それに同調して、今にも結び目を作り終わりそうな作兵衛の手を左門が取った。
「そうだぞ、はぐれるのが不安なら手を繋いでいこう!」
「はあ? ……ああ、まあいいか……」
 いいんですか。喉から出かかった突っ込みを辛うじて飲み込んで、三人は先に立って歩き出すことにした。そうすれば少なくとも、先輩たちの視界に入るからはぐれることはないだろう。その後ろで、縄をどこへともなくしまった作兵衛の反対側に三之助がいそいそと移動している。
 多分、三人で行動するのがあまりにも普通で、慣れてしまっているのだ。後輩の前だからと突っぱねる選択肢が出てこないほどに。
「先輩たちは、どうしてここを歩いてたんですか?」
 ぐるりとしんべヱが振り返ると、おお、と二人の間に挟まれた作兵衛が返す。
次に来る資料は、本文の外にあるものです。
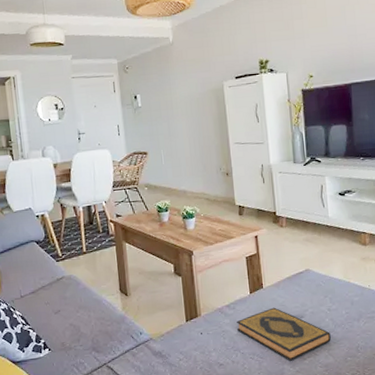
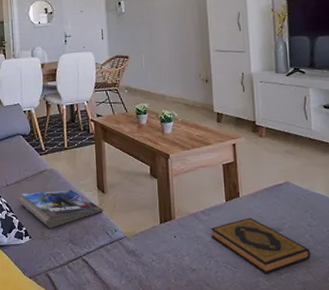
magazine: none [34,295,127,339] -> present [18,189,103,229]

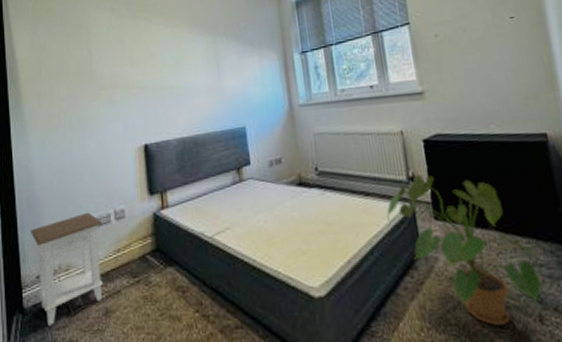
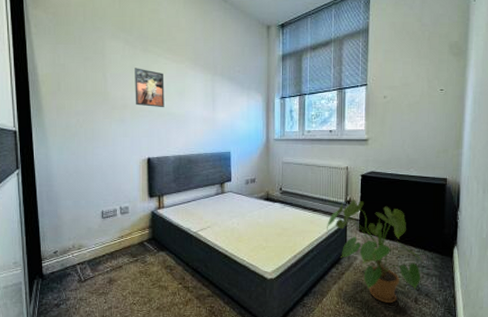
nightstand: present [31,212,104,326] -> none [49,206,110,288]
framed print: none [123,38,160,83] -> present [135,68,165,108]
その手が繋がっているのを微笑ましい、と思えるかどうかは見かけた人間の年齢に寄るだろう。
「学園に帰る途中だったんだ……途中でこいつらが逆走しなけりゃな」
「でもそのおかげで三人に会えたんじゃないか!」
 僕たちの手柄だ、と何故か偉そうな左門に一瞥をくれて、しかし作兵衛が否定することはなかった。
いつまで経っても帰ってこない、またあの一年は組の三人組だ、と学園で噂を聞くよりはこうして実際見ていた方が気が休まる。
 毎回はごめんだけどな、と内心呟く作兵衛の両手は迷子か縄か金槌かで大抵いつも埋まっている。